У весовой, под дощатым навесом, шла приёмка по-новому: подводы подходили чередой, и на платформенные весы клали короба, и весовщик с гладкой книгой выкликал пуды, и грузный человек в хорьковой шубе стоял над всем этим, заложив большие пальцы за жилет, и перебирал на животе тяжёлую часовую цепь. Брюханов. Завидев Хабарова через двор, он не смутился ничуть – расплылся в улыбке, снял картуз, махнул рукой широко, радушно, будто звал к столу.
– Сергей Петрович! Голубчик! Воротились, кормилец! – И – громко, на весь двор, так, чтоб слышали возчики: – Вот кто нам гранату наладит, ребятушки! Для победы старается человек, для отечества! – И тут же, тише, своё, цепкое, поверх улыбки: – А мы тут без вас не сидели. Фронт-то горит, ждать не велит.
Хабаров стоял и считал подводы. Их было много, и за каждой вставала следующая, и всякая готовая граната, которую из этой жести соберут и снарядят, ляжет под чьё-то клеймо приёмки – а клеймо приёмки на заводе было его.
* * *
Октябрь перевалил за середину. Недели две между его возвращением и этим днём прошли серо и одинаково: бомбомётный вал, обещанный Свешниковым, пошёл – жесть повезли уже не на одни гранаты, на минные корпуса тоже, внавал. Одного брака он не сыскал бы и стоя над каждой штукой: порок запала сидел внутри. Явный наружный брак он откладывал; внешне целые снаряжённые партии, которые по действовавшему порядку велели пропускать наружным осмотром, клеймил через силу и помечал в журнале что мог. Журнал читал он один. А потом его вызвали – запиской, по всей форме. Форма эта была первым знаком, что дело нешуточно: по пустякам Вельяминов записок не слал – посылал унтера на словах.
В кабинете было прибрано до неуютства. Бумаги лежали на сукне стопками, выровненными по краю; папка с тесёмками – строго вдоль бювара. Полковник не поднял глаз, когда Хабаров стал у порога. Дочитал, сложил лист точно по сгибу и придвинул на середину стола.

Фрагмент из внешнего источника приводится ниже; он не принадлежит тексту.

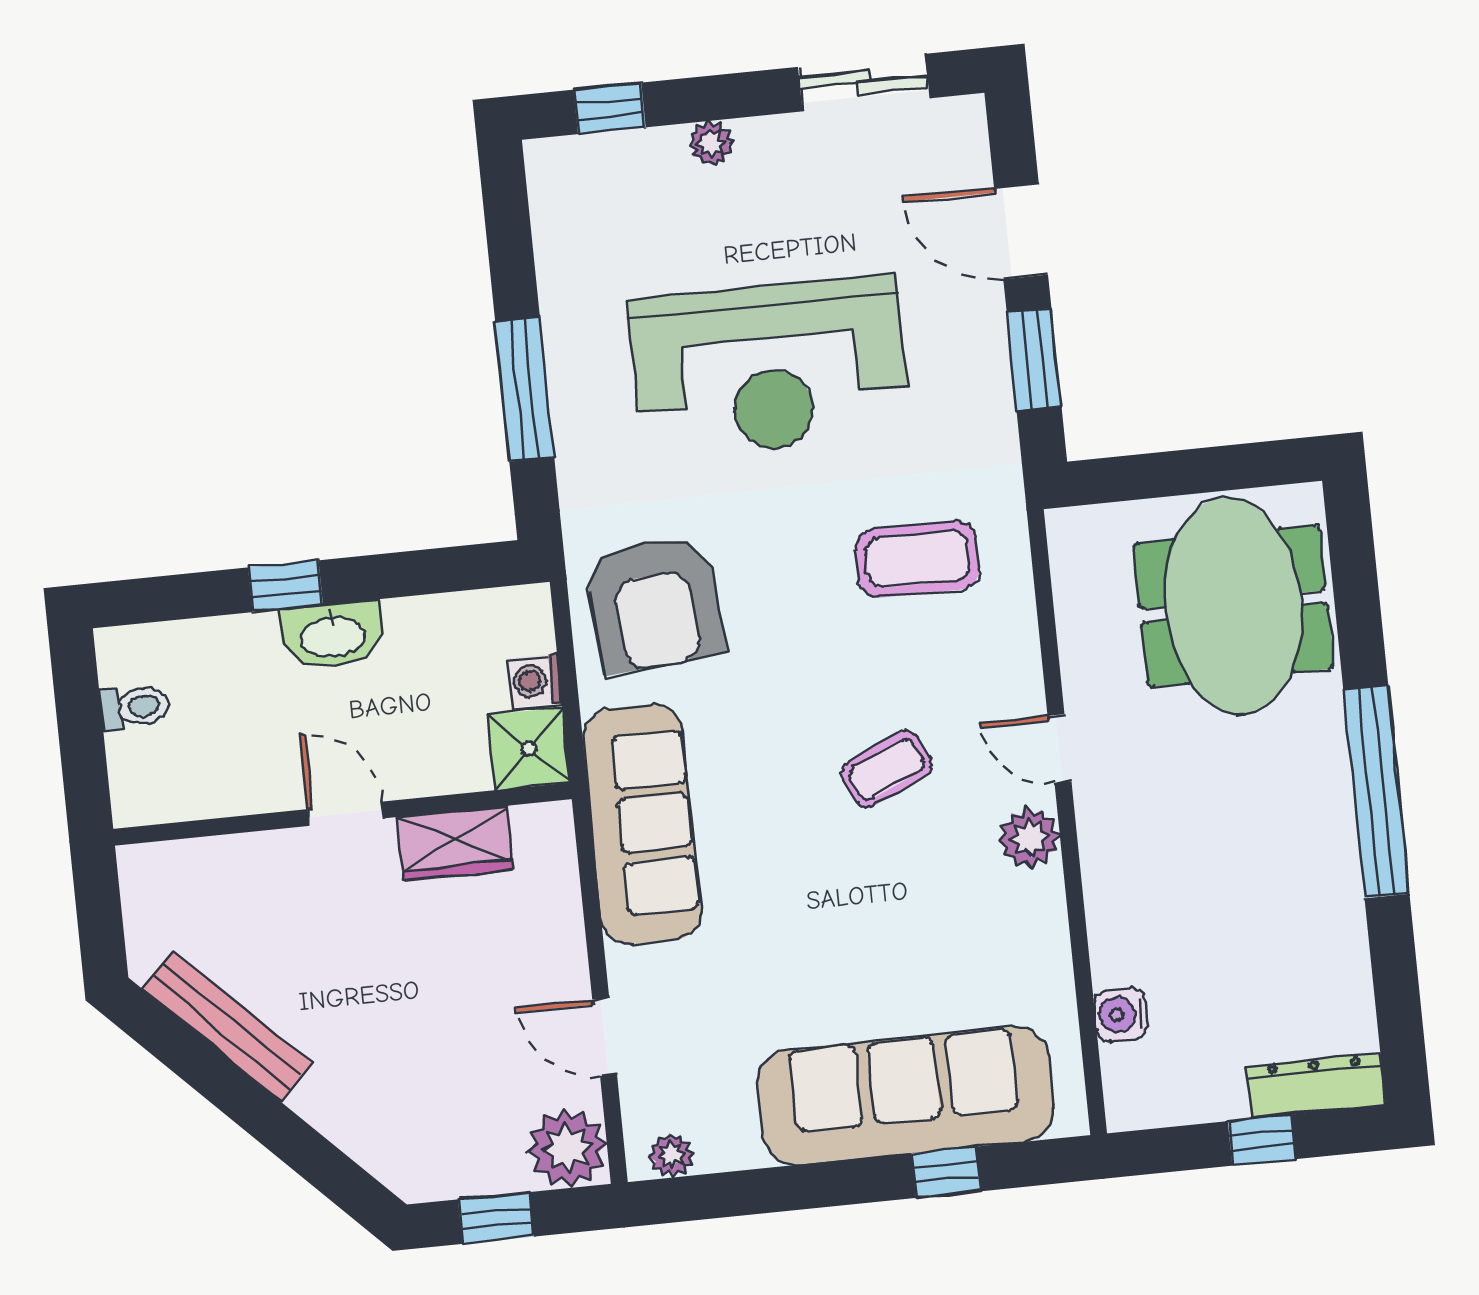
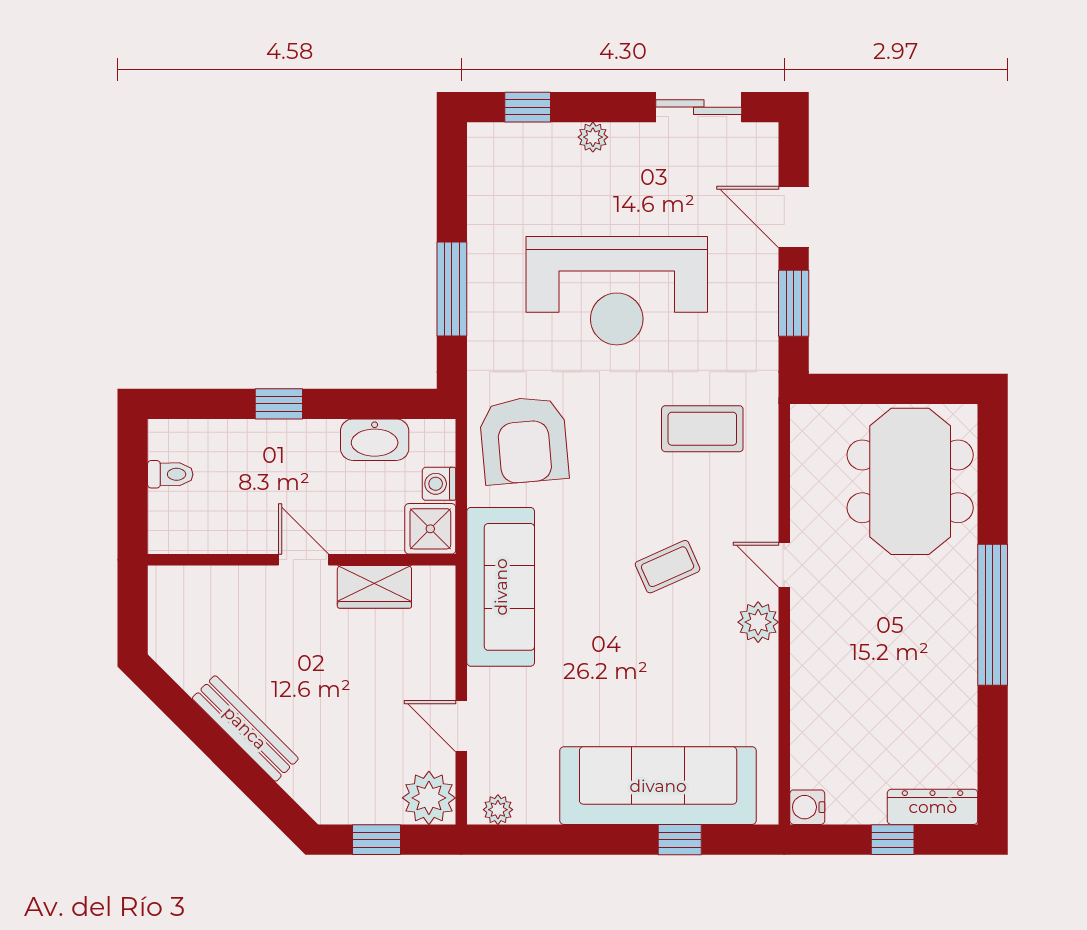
washbasin: (332, 635) -> (375, 440), moved
water cooler: (1121, 1014) -> (807, 807), moved
bench: (227, 1026) -> (245, 728), moved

– Извольте, подпоручик. С позиций.
Бумага была фронтовая, прошедшая много рук, с лиловым штемпелем. Команда бомбометателей доносила: из выданных ручных гранат добрая доля рвёт в руках, есть убитые и обожжённые свои; партию числят негодной, просят впредь таких не слать. Внизу был приписан номер партии. Номер Хабаров узнал. Это была одна из снаряжённых партий того же подрядного потока, который он в сентябре требовал остановить и принимать только разрушительной пробой, – а Вельяминов не пустил докладную дальше своего сукна.
– Узнаёте? – Полковник поднял на него блёклые глаза. – Ваша приёмка. Ваше клеймо на коробах. Восемьсот снаряжённых гранат, принято в исходе сентября, перед самым вашим отъездом. Покуда вы под Петроградом приглядывались к опытным образцам, партия ушла на фронт. И вот она вернулась. Вернее, вернулось известие о ней. Сама она осталась там – в руках, под рукавами, в лазаретных списках.
Хабаров молчал. Сказать было что, но подпереть нечем. Эту снаряжённую партию он принимал уже после сентябрьской пробы, когда докладная о разрушительном контроле легла под вельяминовское сукно и поток велели не останавливать: явный наружный брак отложил, внешне целые гранаты пропустил по действовавшему порядку и поставил мету на короба. Внутренний запал поштучно не поверишь, не уничтожив изделия; доказать негодность именно этих восьмисот без партийной пробы он не мог.
– Это не всё. – Второй лист лёг рядом с первым. – Счёт от поставщика. За ту же партию, к оплате из казны. Кузьма Саввич человек аккуратный, бумагу подал вовремя.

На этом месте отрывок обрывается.